### 元の記事
------------
11月のビール販売は家庭向けの缶商品を中心に堅調に推移した(東急ストア渋谷サクラステージ店)

ビール大手4社が10日に発表した11月のビールの販売数量は、前年同月比0.1%増で5カ月連続のプラスだった。23年の減税以降、家庭向けの缶商品を中心に堅調に推移した。第三のビールは振るわず、ビール系飲料全体に占めるビールのシェアは5割を超える水準で推移している。2024年通年では55%以上と、07年以来17年ぶりの高水準となる見通し。

11月のビール系飲料は0.1%減と2カ月ぶりにマイナスとなった。発泡酒が10%増で2カ月連続でプラスとなったが、第三のビールは6%減で2カ月ぶりのマイナスとなった。

企業別のビール系飲料の販売数量では明暗が分かれた。サントリーは「サントリー生ビール」などが好調で6%増、サッポロビールも1%増だった。一方でキリンビールは3%減で、金額ベースのみを公表しているアサヒビールは1%減だった。
------------
### 保存データ
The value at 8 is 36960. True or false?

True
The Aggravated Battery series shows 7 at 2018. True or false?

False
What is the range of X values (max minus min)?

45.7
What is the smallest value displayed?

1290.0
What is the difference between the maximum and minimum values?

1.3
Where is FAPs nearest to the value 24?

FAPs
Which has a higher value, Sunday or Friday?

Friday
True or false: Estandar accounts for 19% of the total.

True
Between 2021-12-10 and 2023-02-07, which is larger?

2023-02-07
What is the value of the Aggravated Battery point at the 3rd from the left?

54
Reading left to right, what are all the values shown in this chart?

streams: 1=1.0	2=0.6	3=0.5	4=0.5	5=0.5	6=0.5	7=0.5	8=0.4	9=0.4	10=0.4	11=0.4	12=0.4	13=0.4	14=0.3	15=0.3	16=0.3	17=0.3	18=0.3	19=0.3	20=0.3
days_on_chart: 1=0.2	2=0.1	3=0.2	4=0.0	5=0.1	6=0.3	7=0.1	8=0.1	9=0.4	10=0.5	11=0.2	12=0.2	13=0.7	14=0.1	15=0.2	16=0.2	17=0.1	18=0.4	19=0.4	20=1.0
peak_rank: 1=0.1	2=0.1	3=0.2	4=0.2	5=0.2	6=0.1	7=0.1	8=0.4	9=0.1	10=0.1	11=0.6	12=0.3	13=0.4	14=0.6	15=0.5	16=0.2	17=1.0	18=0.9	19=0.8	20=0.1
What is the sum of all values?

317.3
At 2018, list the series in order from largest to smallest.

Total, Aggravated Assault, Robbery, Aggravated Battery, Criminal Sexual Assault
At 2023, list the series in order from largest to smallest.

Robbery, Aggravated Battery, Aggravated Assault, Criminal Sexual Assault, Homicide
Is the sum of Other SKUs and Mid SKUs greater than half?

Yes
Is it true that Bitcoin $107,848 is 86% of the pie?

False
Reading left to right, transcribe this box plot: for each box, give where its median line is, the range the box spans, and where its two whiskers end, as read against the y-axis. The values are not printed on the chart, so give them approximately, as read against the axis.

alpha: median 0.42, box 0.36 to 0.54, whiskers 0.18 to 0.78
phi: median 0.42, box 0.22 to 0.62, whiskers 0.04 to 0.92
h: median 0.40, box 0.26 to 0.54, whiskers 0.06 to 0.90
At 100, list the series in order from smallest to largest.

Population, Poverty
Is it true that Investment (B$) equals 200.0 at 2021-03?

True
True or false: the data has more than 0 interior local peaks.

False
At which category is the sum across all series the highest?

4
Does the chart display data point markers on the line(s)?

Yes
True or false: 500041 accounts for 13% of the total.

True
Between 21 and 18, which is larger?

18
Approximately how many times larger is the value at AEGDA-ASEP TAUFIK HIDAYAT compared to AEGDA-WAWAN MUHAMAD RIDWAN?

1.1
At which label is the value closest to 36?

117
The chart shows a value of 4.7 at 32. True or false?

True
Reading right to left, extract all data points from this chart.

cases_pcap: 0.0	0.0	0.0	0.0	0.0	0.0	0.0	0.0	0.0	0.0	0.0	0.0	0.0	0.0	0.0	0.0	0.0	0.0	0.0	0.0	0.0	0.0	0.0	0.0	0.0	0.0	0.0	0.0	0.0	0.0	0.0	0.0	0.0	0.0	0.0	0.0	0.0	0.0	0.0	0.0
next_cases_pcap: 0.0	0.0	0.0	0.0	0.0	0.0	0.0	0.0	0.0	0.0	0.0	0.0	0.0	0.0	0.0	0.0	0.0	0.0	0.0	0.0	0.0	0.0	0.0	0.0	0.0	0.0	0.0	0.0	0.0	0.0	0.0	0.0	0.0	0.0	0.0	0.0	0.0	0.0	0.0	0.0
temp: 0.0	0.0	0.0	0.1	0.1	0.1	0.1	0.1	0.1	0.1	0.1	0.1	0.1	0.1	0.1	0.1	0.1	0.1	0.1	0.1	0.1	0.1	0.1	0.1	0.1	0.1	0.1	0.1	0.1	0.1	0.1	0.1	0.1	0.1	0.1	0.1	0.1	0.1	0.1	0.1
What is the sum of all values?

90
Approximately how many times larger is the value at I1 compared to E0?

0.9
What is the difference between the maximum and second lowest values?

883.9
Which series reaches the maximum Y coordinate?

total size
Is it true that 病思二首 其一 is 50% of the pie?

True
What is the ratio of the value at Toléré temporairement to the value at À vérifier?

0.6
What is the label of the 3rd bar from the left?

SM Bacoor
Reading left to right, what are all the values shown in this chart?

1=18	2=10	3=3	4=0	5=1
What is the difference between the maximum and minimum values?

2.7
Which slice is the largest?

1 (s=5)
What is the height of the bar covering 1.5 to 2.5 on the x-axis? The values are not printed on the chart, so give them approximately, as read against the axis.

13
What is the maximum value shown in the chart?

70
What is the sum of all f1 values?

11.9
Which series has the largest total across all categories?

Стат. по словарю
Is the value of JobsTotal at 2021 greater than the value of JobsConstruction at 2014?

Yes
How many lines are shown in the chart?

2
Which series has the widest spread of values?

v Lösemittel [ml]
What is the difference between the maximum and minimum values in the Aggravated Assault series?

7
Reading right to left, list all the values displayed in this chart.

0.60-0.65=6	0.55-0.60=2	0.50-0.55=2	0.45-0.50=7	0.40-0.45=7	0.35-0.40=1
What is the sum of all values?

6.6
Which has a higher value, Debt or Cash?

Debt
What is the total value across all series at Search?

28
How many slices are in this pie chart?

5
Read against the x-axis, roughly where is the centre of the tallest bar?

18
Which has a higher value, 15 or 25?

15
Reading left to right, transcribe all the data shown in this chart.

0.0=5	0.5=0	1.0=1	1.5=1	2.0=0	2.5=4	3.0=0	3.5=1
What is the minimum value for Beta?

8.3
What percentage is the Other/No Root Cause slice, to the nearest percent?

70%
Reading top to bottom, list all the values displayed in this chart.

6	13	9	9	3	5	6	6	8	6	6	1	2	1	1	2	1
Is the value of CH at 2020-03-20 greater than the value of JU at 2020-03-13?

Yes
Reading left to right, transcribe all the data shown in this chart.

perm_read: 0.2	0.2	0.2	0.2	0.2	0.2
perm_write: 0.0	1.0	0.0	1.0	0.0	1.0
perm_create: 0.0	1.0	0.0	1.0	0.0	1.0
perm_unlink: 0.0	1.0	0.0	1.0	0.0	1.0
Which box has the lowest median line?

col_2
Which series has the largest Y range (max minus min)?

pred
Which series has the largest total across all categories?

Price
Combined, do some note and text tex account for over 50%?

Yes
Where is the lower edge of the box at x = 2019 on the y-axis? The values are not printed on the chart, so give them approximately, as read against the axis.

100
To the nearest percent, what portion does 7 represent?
------------
### 課題 1
ビール販売の記事では、2024年通年のビールのシェアは何年以来の高水準になる見通しとされていますか。
### 課題 2
ビール販売の記事を、「11月のビール販売は家庭向け」を含むところから書き写し、「カ月ぶりのマイナスとなった。」で終えてください。
### 課題 3
ビール販売の記事の続きを、最後の文のあとから書いてください。

### 最終回答 1
07年以来17年ぶりの高水準です。

### 最終回答 2
11月のビール販売は家庭向けの缶商品を中心に堅調に推移した(東急ストア渋谷サクラステージ店)

ビール大手4社が10日に発表した11月のビールの販売数量は、前年同月比0.1%増で5カ月連続のプラスだった。23年の減税以降、家庭向けの缶商品を中心に堅調に推移した。第三のビールは振るわず、ビール系飲料全体に占めるビールのシェアは5割を超える水準で推移している。2024年通年では55%以上と、07年以来17年ぶりの高水準となる見通し。

11月のビール系飲料は0.1%減と2カ月ぶりにマイナスとなった。発泡酒が10%増で2カ月連続でプラスとなったが、第三のビールは6%減で2カ月ぶりのマイナスとなった。

### 最終回答 3
各社の主力ブランドは前年のビール減税に伴う需要増加や限定品の投入などからの反動もあり軒並みマイナスとなった。アサヒの「スーパードライ」が1%減、キリンの「一番搾り」が4%減、サントリーの「プレミアムモルツ」が4%減、サッポロの「黒ラベル」が6%減だった。

年間のビール系市場におけるビールシェアは、09年に5割を下回って以降低迷が続き、新型コロナウイルス禍の20年には約38%までシェアを落とした。第三のビールなどの低価格品が市場を席巻したためだ。それが、20年から始まったビール減税が追い風となり、23年には6年ぶりにシェアが5割を超えた。

24年も各社の新商品の投入が奏功したほか、夏の猛暑やインバウンドの増加でビールの販売数量は1〜11月累計で前年同期比5%増、シェアも55%台で推移し好調が続く。

12月は忘年会シーズンを迎えるなか飲食店での需要の後押しでビールのシェアがさらに伸びるとの見方もある。キリンの堀口英樹社長は「減税によりビールが消費者の手に届きやすくなった。各社も力を入れているなか、25年も伸びる可能性がある」とみる。